(WHAT TO PRODUCE) What do the lines from the one containing "Could you add" through the end of the entries say? Quote them exactly, and only them.

[Extrinsic camera parameter data]
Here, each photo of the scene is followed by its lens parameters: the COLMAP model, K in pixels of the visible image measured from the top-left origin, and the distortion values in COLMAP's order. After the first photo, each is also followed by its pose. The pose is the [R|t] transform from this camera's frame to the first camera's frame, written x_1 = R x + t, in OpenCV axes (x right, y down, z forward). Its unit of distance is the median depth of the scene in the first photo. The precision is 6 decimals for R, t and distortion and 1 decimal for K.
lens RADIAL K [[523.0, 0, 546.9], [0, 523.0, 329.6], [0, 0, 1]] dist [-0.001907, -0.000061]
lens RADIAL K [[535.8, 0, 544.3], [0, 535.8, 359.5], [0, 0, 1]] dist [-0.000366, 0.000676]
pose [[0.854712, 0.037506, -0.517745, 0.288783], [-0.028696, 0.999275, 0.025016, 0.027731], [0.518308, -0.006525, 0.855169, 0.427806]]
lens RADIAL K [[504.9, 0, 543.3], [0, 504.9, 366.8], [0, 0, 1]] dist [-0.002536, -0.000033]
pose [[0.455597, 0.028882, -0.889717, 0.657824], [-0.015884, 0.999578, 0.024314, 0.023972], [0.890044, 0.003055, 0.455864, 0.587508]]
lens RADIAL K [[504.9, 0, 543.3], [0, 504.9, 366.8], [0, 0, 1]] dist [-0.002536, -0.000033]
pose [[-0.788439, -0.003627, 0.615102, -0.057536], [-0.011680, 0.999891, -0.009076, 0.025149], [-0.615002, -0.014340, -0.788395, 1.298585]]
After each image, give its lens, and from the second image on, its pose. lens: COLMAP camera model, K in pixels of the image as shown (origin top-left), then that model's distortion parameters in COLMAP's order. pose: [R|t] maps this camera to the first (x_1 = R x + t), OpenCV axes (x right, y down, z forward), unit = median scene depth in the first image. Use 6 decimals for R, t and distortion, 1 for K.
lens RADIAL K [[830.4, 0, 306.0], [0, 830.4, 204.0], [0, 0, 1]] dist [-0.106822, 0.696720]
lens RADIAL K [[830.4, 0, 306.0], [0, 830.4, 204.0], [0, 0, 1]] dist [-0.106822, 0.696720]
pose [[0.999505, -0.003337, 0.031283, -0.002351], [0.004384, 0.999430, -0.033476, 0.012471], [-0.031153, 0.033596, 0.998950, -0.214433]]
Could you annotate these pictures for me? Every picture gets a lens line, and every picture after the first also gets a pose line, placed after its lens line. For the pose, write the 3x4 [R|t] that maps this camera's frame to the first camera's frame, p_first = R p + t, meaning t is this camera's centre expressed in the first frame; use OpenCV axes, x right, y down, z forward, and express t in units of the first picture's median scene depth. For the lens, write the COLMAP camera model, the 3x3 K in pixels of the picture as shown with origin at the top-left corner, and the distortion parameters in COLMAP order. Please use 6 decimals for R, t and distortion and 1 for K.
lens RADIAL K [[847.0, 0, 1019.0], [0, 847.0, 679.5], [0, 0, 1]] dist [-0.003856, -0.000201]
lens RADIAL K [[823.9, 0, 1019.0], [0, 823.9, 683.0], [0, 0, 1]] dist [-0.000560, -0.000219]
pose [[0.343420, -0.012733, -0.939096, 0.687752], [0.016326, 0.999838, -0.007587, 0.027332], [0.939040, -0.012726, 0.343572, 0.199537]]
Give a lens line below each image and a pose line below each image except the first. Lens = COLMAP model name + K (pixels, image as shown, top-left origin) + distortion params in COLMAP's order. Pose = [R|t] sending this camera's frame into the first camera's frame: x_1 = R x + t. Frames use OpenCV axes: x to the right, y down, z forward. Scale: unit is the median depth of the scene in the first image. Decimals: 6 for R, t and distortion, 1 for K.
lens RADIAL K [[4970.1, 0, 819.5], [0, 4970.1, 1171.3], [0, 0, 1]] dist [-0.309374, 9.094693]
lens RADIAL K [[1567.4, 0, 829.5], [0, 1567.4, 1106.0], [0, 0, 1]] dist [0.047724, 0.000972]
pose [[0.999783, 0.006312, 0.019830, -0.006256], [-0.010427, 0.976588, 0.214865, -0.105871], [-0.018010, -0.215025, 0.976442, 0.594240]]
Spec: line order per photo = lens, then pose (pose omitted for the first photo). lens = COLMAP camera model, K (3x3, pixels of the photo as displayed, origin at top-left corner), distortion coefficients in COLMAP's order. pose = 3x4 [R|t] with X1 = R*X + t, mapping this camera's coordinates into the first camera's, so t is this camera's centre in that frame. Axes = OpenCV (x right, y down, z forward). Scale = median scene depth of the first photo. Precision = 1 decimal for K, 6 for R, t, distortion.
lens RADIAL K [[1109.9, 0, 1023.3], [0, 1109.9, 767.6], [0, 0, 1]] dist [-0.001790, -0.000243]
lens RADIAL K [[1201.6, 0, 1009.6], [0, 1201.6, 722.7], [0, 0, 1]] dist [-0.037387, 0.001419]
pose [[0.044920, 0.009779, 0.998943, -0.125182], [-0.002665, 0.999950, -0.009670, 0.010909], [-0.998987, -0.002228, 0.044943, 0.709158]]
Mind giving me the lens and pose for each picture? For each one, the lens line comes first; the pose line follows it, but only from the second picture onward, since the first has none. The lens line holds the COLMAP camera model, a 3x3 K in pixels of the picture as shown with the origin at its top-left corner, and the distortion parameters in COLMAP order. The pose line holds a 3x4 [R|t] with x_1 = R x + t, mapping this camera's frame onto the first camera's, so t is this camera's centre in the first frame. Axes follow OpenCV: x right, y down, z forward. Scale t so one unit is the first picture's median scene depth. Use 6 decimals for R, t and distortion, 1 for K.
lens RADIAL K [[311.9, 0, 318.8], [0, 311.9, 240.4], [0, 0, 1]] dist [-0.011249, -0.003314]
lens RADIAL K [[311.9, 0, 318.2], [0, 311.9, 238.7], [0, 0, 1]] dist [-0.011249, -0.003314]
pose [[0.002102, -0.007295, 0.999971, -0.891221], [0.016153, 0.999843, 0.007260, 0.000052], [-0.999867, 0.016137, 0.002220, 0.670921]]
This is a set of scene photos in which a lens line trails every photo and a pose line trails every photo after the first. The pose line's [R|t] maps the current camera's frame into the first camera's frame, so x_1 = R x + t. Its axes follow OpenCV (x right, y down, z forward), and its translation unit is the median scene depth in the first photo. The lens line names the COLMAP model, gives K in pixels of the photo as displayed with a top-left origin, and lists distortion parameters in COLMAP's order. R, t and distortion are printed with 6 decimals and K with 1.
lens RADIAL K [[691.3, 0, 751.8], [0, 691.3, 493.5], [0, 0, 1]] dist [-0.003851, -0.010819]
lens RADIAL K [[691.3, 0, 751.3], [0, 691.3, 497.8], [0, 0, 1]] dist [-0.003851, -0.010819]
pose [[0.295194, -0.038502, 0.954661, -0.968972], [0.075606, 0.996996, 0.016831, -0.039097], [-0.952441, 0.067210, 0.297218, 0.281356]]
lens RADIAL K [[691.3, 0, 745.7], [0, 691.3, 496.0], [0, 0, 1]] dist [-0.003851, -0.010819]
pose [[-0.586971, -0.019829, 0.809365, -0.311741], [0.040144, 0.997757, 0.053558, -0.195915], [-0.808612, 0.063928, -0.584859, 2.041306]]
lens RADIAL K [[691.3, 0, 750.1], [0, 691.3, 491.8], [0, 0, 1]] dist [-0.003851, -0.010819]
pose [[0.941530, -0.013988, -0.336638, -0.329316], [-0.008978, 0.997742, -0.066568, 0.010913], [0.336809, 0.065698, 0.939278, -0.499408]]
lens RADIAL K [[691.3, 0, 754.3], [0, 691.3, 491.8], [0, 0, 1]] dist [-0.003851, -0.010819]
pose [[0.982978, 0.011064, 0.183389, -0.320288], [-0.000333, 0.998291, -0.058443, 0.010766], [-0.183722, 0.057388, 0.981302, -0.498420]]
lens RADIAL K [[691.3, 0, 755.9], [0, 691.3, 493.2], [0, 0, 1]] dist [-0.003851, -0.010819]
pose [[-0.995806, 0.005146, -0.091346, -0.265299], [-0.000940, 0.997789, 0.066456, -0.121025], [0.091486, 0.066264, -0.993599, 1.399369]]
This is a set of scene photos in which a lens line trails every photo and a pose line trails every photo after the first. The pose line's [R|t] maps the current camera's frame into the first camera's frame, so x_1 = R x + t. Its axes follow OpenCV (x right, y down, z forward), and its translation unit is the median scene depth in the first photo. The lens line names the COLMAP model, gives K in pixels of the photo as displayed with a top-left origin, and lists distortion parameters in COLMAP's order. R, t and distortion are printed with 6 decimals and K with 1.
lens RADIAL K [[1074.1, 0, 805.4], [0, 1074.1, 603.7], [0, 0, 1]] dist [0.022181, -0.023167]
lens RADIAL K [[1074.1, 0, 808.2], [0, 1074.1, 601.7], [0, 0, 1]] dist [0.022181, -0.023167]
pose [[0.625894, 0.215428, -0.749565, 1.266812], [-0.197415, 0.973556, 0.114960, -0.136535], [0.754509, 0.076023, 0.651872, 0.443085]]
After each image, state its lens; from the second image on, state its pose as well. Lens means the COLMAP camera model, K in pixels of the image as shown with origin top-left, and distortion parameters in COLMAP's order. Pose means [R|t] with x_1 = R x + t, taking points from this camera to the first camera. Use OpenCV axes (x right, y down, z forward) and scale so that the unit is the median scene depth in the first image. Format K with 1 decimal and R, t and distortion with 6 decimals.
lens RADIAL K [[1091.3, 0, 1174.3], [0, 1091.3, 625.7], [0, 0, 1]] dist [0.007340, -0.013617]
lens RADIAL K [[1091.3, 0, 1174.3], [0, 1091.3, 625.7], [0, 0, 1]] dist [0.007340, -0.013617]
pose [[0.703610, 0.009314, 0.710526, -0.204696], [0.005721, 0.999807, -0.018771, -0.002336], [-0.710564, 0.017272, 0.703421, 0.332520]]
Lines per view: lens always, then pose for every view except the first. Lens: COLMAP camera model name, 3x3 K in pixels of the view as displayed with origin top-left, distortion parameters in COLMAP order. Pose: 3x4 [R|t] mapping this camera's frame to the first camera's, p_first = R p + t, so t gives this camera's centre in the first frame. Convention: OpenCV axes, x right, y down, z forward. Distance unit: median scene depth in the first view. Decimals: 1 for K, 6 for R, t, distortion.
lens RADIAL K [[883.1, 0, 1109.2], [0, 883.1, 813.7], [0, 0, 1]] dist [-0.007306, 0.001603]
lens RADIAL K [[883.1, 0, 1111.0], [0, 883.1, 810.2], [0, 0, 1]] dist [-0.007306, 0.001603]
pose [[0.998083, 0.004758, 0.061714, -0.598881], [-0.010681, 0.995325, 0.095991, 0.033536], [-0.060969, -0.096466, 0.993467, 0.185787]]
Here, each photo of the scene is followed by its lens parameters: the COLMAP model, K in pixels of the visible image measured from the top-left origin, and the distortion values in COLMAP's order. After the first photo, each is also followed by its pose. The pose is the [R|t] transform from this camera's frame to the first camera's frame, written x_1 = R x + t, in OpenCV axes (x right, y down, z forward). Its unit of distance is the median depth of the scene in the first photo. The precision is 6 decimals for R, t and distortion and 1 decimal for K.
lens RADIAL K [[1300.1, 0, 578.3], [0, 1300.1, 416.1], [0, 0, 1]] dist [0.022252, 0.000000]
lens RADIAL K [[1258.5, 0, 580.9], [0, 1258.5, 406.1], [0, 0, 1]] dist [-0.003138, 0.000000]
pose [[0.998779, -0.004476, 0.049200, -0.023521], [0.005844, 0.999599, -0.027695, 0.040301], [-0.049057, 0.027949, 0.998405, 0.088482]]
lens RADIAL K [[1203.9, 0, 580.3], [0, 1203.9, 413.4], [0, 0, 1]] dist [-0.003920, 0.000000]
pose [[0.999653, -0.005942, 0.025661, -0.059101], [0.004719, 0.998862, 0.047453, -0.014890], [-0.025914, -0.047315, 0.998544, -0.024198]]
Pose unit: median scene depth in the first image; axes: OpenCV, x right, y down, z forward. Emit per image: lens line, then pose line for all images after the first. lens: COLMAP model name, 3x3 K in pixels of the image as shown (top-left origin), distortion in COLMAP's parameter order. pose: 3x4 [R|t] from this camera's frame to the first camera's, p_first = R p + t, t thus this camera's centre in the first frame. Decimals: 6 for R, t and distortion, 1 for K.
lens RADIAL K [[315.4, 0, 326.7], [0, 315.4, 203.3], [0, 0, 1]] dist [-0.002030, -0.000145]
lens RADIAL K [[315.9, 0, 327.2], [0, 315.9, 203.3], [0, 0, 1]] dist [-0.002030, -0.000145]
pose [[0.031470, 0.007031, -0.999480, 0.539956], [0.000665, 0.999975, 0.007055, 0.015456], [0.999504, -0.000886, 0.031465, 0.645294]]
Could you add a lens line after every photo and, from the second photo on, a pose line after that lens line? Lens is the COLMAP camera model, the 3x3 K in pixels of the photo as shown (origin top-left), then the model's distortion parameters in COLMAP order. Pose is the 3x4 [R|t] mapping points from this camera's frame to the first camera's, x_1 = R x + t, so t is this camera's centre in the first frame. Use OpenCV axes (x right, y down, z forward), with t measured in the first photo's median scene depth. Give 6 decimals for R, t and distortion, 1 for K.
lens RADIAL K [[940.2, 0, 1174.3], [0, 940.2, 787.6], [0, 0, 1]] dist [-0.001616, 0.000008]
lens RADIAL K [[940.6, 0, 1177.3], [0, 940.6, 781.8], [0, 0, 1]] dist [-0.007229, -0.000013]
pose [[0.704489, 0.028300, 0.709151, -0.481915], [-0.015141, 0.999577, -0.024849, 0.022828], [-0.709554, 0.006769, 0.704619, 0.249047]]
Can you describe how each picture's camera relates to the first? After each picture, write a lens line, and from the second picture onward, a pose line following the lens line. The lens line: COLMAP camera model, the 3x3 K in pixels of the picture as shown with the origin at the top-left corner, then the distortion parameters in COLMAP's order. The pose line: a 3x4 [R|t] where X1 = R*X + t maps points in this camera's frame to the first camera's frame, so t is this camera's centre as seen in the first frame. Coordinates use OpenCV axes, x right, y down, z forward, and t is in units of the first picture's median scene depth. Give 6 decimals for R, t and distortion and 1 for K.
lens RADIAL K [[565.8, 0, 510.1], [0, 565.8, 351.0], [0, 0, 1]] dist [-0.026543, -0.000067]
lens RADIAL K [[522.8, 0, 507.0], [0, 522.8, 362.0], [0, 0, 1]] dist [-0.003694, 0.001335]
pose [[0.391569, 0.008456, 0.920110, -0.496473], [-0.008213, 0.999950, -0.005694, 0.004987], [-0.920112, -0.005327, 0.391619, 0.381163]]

(ANSWER)
Could you add a lens line after every photo and, from the second photo on, a pose line after that lens line? Lens is the COLMAP camera model, the 3x3 K in pixels of the photo as shown (origin top-left), then the model's distortion parameters in COLMAP order. Pose is the 3x4 [R|t] mapping points from this camera's frame to the first camera's, x_1 = R x + t, so t is this camera's centre in the first frame. Use OpenCV axes (x right, y down, z forward), with t measured in the first photo's median scene depth. Give 6 decimals for R, t and distortion, 1 for K.
lens RADIAL K [[940.2, 0, 1174.3], [0, 940.2, 787.6], [0, 0, 1]] dist [-0.001616, 0.000008]
lens RADIAL K [[940.6, 0, 1177.3], [0, 940.6, 781.8], [0, 0, 1]] dist [-0.007229, -0.000013]
pose [[0.704489, 0.028300, 0.709151, -0.481915], [-0.015141, 0.999577, -0.024849, 0.022828], [-0.709554, 0.006769, 0.704619, 0.249047]]
Can you describe how each picture's camera relates to the first? After each picture, write a lens line, and from the second picture onward, a pose line following the lens line. The lens line: COLMAP camera model, the 3x3 K in pixels of the picture as shown with the origin at the top-left corner, then the distortion parameters in COLMAP's order. The pose line: a 3x4 [R|t] where X1 = R*X + t maps points in this camera's frame to the first camera's frame, so t is this camera's centre as seen in the first frame. Coordinates use OpenCV axes, x right, y down, z forward, and t is in units of the first picture's median scene depth. Give 6 decimals for R, t and distortion and 1 for K.
lens RADIAL K [[565.8, 0, 510.1], [0, 565.8, 351.0], [0, 0, 1]] dist [-0.026543, -0.000067]
lens RADIAL K [[522.8, 0, 507.0], [0, 522.8, 362.0], [0, 0, 1]] dist [-0.003694, 0.001335]
pose [[0.391569, 0.008456, 0.920110, -0.496473], [-0.008213, 0.999950, -0.005694, 0.004987], [-0.920112, -0.005327, 0.391619, 0.381163]]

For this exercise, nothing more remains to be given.